Get to know the women in space and the galaxies around us

Dolly Dy-Zulueta - Philstar.com
Get to know the women in space and the galaxies around us
Photo of French rocket Veronique in which travelled the rat Hector on Feb. 22, 1961.

MANILA, Philippines — For centuries, women were not given the right to suffrage. They were thought of as second-class citizens in their own home countries. They were even denied the very basic access to education.

So, having women in space and those who work in space agencies to make it happen are big strides indeed, something that we can all be proud of. So let us get to know some of them and the space that exists around us…

Meet the women in space

 As of March 2023, there has been a total of 72 women who have flown in space, 44 of whom have worked on the International Space Station (ISS) as long-duration expedition crew members, visitors on space shuttle assembly flights, or space flight participants on short-duration missions.

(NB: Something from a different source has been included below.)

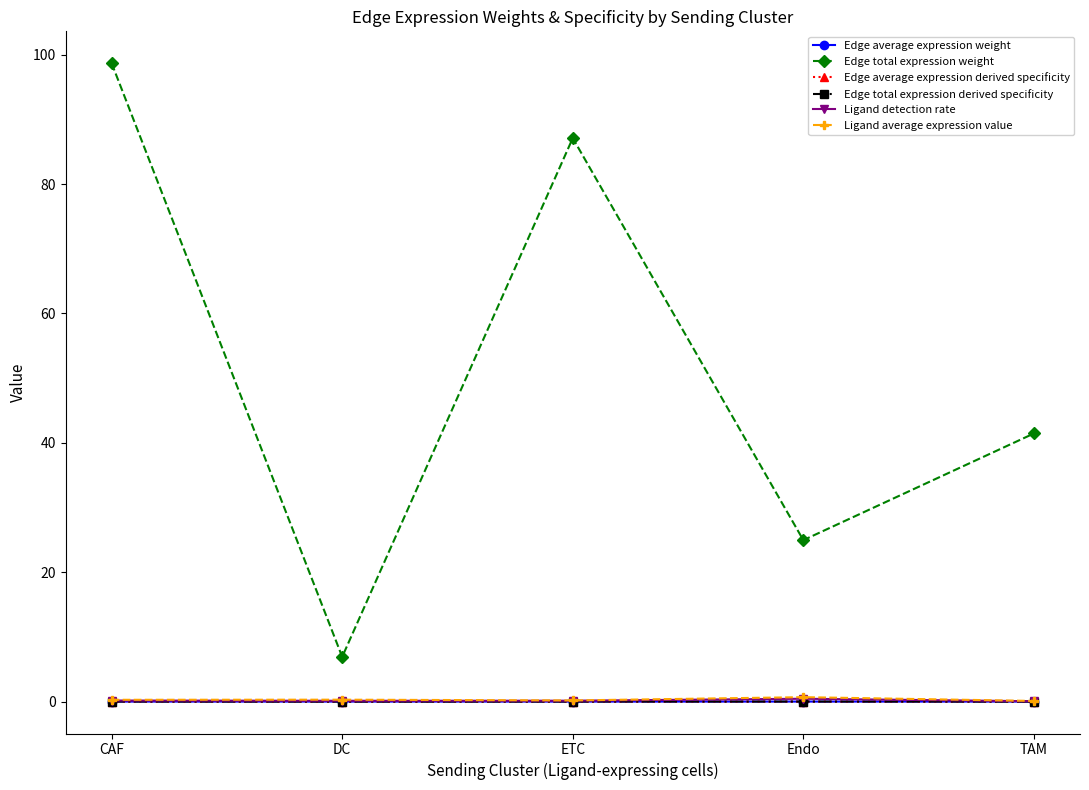

True or false: Ligand detection rate and Edge total expression derived specificity intersect in this chart.

False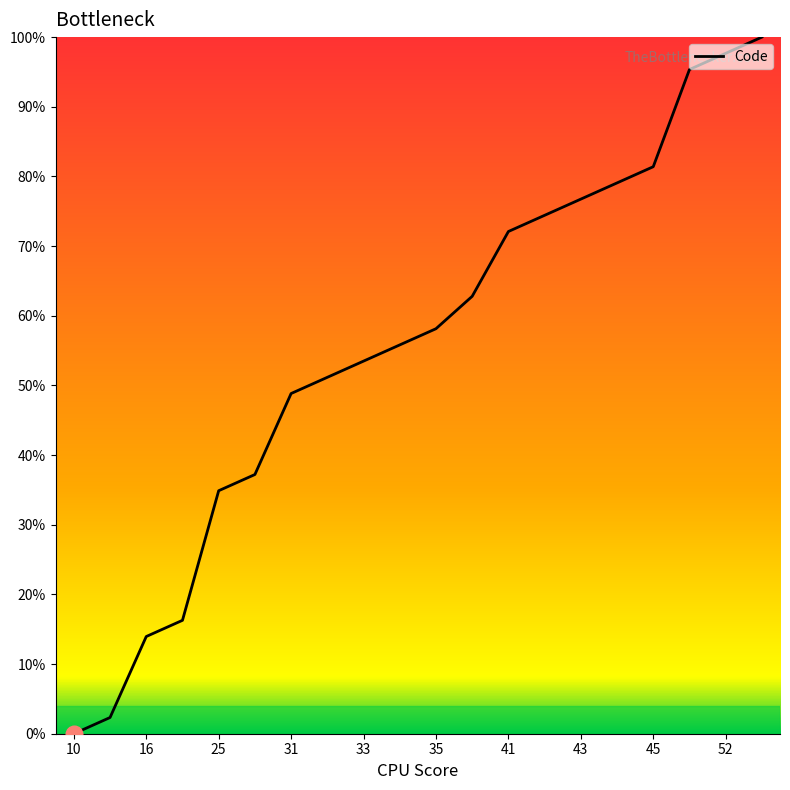

What is the maximum value shown in the chart?

100.0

A lot of women have also contributed to the assembly of the ISS and the research conducted aboard, including those who have served as center directors, managers and flight directors. Together, we all contribute our share to the dream of landing the first woman and the first person of color on the Moon.

Dr. Nicola Fox

Dr. Nicola Fox

The new associate administrator for the Science Mission Directorate, Dr. Nicola Fox is the head of science, and she earned this position from having worked on more than 100 NASA missions to explore the secrets of the universe.

These “secrets” include missions that assess questions as far ranging as how hurricanes form on Earth, are we alone in the universe, and how we can support astronauts on the Moon.

Dr. Aki Roberge

Dr. Aki Roberge

Dr. Aki Roberge, research astrophysicist, said she draws inspiration from the long-running former TV series "Star Trek" for the kind of work that she does.

“I have to put 'Star Trek' on top of my list for inspiration and influence in my life. It was about a vision for the future of humanity, where we can be better than who we are in several different aspects. Even more than the technology, that future vision for society was inspirational. The slogan goes, ‘These are the voyages of the starship Enterprise. Its continuing mission: to explore strange, new worlds; to seek out new life and new civilizations; to boldly go where no one has gone before’,” Roberge said.

“The dream future in Star Trek is an accumulation of small contributions from many people over lifetimes. That’s true for big science accomplishments and discoveries, too. I realized long ago that I am an ant carrying my little grain of sand. But someday, this anthill will reach the stars, and I find that completely satisfying,” she added.